What the Lockjaw Debate Tells Us About Film in 2026
The fact that a supporting character in a Pynchon adaptation has become a proxy for real political arguments says something about where American film culture stands right now. Audiences are hungry for art that speaks to the moment, even when the art in question wasn’t designed to do so. Anderson has always made films that operate on their own terms — dense, allusive, resistant to easy summarization — but *One Battle After Another* has been received as a political text whether he intended it that way or not.
Going forward, the Lockjaw debate will likely become a case study in how audiences project contemporary anxieties onto fictional characters. It will also serve as a reminder that the best villains aren’t the ones who mirror reality most precisely but the ones who illuminate something about reality that we hadn’t quite articulated. Penn gave Anderson and Pynchon’s creation a physical presence and emotional volatility that transcended the page. Whether Lockjaw “is” Pete Hegseth matters far less than what the impulse to make that connection reveals about the viewers doing the comparing.
Conclusion
Sean Penn’s Col. Steven J. Lockjaw has achieved something rare for a supporting character: he’s become the center of a cultural conversation that extends well beyond the film itself. The performance — unhinged, comedic, deeply unsettling — earned Penn his third Academy Award and gave audiences a villain whose resonance only grew as real-world politics provided an uncomfortable echo. The Hegseth comparisons, while not rooted in any intentional creative choice, have kept Lockjaw in the public consciousness months after the film’s release and through its dominant showing at the Oscars.
What matters most, though, is the work itself. *One Battle After Another* is a film about the absurdity and persistence of American racial paranoia, told through the chaotic lens of a Pynchon novel and the precise craftsmanship of Paul Thomas Anderson.

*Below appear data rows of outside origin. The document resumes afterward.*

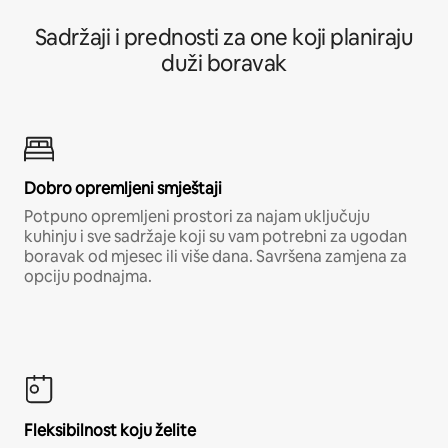
Sadržaji i prednosti za one koji planiraju
duži boravak
Dobro opremljeni smještaji
Potpuno opremljeni prostori za najam uključuju
kuhinju i sve sadržaje koji su vam potrebni za ugodan
boravak od mjesec ili više dana. Savršena zamjena za
opciju podnajma.
Fleksibilnost koju želite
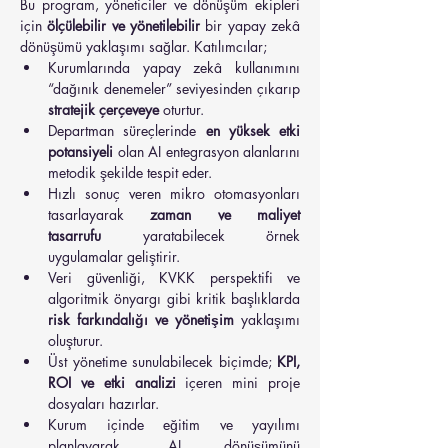
Bu program, yöneticiler ve dönüşüm ekipleri 
için 
ölçülebilir ve yönetilebilir
 bir yapay zekâ 
dönüşümü yaklaşımı sağlar. Katılımcılar;
Kurumlarında yapay zekâ kullanımını 
“dağınık denemeler” seviyesinden çıkarıp 
stratejik çerçeveye
 oturtur.
Departman süreçlerinde 
en yüksek etki 
potansiyeli
 olan AI entegrasyon alanlarını 
metodik şekilde tespit eder.
Hızlı sonuç veren mikro otomasyonları 
tasarlayarak 
zaman ve maliyet 
tasarrufu
 yaratabilecek örnek 
uygulamalar geliştirir.
Veri güvenliği, KVKK perspektifi ve 
algoritmik önyargı gibi kritik başlıklarda 
risk farkındalığı ve yönetişim
 yaklaşımı 
oluşturur.
Üst yönetime sunulabilecek biçimde; 
KPI, 
ROI ve etki analizi
 içeren mini proje 
dosyaları hazırlar.
Kurum içinde eğitim ve yayılımı 
planlayarak, AI dönüşümünü 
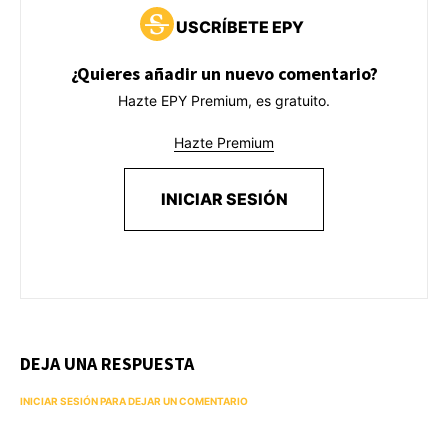
USCRÍBETE EPY
¿Quieres añadir un nuevo comentario?
Hazte EPY Premium, es gratuito.
Hazte Premium
INICIAR SESIÓN
DEJA UNA RESPUESTA
INICIAR SESIÓN PARA DEJAR UN COMENTARIO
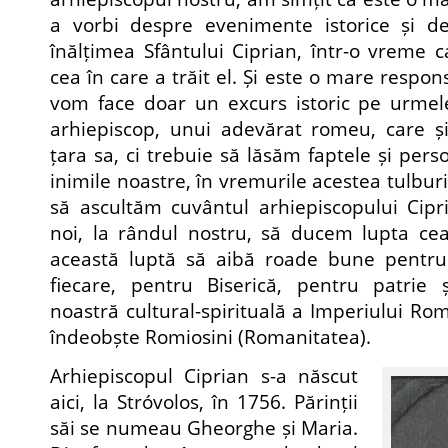
a vorbi despre evenimente istorice și de
înălțimea Sfântului Ciprian, într-o vreme 
cea în care a trăit el. Și este o mare respon
vom face doar un excurs istoric pe urmele
arhiepiscop, unui adevărat romeu, care și-
țara sa, ci trebuie să lăsăm faptele și per
inimile noastre, în vremurile acestea tulburi
să ascultăm cuvântul arhiepiscopului Cipr
noi, la rândul nostru, să ducem lupta c
această luptă să aibă roade bune pentru
fiecare, pentru Biserică, pentru patrie
noastră cultural-spirituală a Imperiului Ro
îndeobște Romiosini (Romanitatea).
Arhiepiscopul Ciprian s-a născut
aici, la Stróvolos, în 1756. Părinții
săi se numeau Gheorghe și Maria.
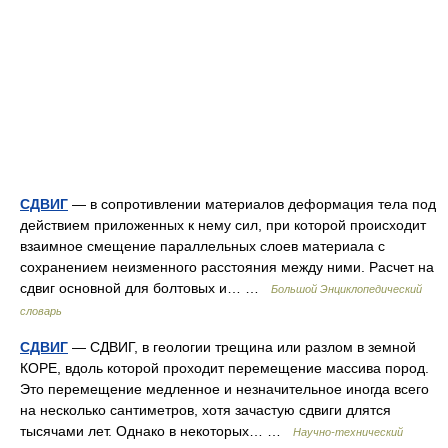
СДВИГ
— в сопротивлении материалов деформация тела под
действием приложенных к нему сил, при которой происходит
взаимное смещение параллельных слоев материала с
сохранением неизменного расстояния между ними. Расчет на
сдвиг основной для болтовых и… …
Большой Энциклопедический
словарь
СДВИГ
— СДВИГ, в геологии трещина или разлом в земной
КОРЕ, вдоль которой проходит перемещение массива пород.
Это перемещение медленное и незначительное иногда всего
на несколько сантиметров, хотя зачастую сдвиги длятся
тысячами лет. Однако в некоторых… …
Научно-технический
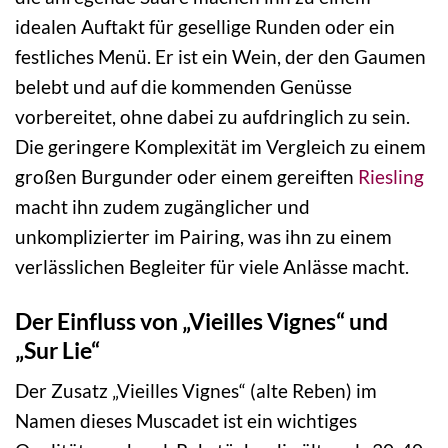
idealen Auftakt für gesellige Runden oder ein
festliches Menü. Er ist ein Wein, der den Gaumen
belebt und auf die kommenden Genüsse
vorbereitet, ohne dabei zu aufdringlich zu sein.
Die geringere Komplexität im Vergleich zu einem
großen Burgunder oder einem gereiften
Riesling
macht ihn zudem zugänglicher und
unkomplizierter im Pairing, was ihn zu einem
verlässlichen Begleiter für viele Anlässe macht.
Der Einfluss von „Vieilles Vignes“ und
„Sur Lie“
Der Zusatz „Vieilles Vignes“ (alte Reben) im
Namen dieses Muscadet ist ein wichtiges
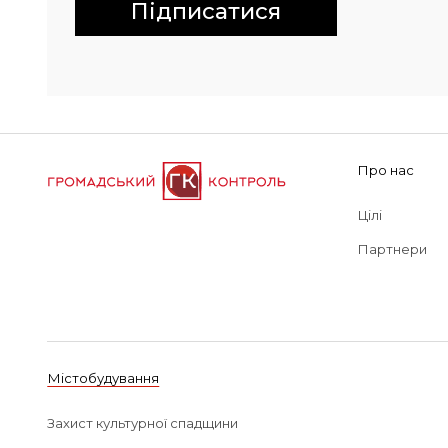
Підписатися
Про нас
Цілі
Партнери
Містобудування
Захист культурної спадщини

Lockjaw is its most vivid creation — a man so consumed by ideology that he becomes a cartoon of his own worst impulses. Whether you see Hegseth in him or not, the character stands on its own as one of the most memorable screen villains in years. The debate around him is just proof that Anderson and Penn did their jobs.
Frequently Asked Questions
Who does Sean Penn play in *One Battle After Another*?

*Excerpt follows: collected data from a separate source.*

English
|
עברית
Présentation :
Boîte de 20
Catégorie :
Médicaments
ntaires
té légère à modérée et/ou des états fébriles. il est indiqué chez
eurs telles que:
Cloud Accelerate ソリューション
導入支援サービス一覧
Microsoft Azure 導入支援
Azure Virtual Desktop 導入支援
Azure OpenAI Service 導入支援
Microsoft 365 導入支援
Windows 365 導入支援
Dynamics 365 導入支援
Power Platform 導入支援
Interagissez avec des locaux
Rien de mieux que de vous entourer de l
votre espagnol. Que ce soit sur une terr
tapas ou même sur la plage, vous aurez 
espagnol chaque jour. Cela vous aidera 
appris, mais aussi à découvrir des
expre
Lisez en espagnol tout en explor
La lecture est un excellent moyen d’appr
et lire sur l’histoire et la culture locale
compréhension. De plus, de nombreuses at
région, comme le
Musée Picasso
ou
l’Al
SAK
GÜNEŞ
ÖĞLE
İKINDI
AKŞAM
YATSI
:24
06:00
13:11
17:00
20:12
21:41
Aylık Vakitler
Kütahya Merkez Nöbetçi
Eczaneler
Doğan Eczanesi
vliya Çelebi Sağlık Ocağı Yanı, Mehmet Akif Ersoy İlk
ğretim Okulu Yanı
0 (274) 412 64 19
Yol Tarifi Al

Penn plays Col. Steven J. Lockjaw, a rigid military officer who enforces strict immigration policies at the Otay Mesa Detention Center. The character descends into increasingly extreme acts driven by racial paranoia, including seeking membership in a white supremacist fraternal order.
Did Paul Thomas Anderson intentionally base Lockjaw on Pete Hegseth?

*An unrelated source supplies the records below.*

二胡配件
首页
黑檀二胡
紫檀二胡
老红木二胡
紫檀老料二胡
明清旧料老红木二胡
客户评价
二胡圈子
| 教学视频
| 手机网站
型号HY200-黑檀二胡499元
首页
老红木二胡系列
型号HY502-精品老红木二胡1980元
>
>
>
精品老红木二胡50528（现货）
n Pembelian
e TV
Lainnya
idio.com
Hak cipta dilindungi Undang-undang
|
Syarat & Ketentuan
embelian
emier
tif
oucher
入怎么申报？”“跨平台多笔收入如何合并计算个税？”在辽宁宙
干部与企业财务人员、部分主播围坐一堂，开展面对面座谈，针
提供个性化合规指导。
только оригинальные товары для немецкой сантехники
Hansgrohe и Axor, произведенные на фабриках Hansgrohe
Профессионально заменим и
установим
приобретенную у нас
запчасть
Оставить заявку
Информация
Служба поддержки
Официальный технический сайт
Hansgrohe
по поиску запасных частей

No. The film was shot before Hegseth was appointed Secretary of Defense, and the character originates from Thomas Pynchon’s source novel. The comparisons have emerged organically from viewers and commentators who see parallels between Lockjaw’s traits and Hegseth’s public persona.
How many Oscars did *One Battle After Another* win?
The film won six Academy Awards at the 2026 ceremony, including Best Picture, Best Director for Paul Thomas Anderson, and Best Supporting Actor for Sean Penn.
Why did Sean Penn skip the 2026 Oscars?
Penn was meeting with Ukrainian President Volodymyr Zelenskyy. Actor Kieran Culkin accepted the Best Supporting Actor award on his behalf.
Is Lockjaw based on a real person?
The character is fictional, originating from a Thomas Pynchon novel. However, viewers have drawn comparisons to multiple real figures, including Pete Hegseth and CBP official Gregory K. Bovino.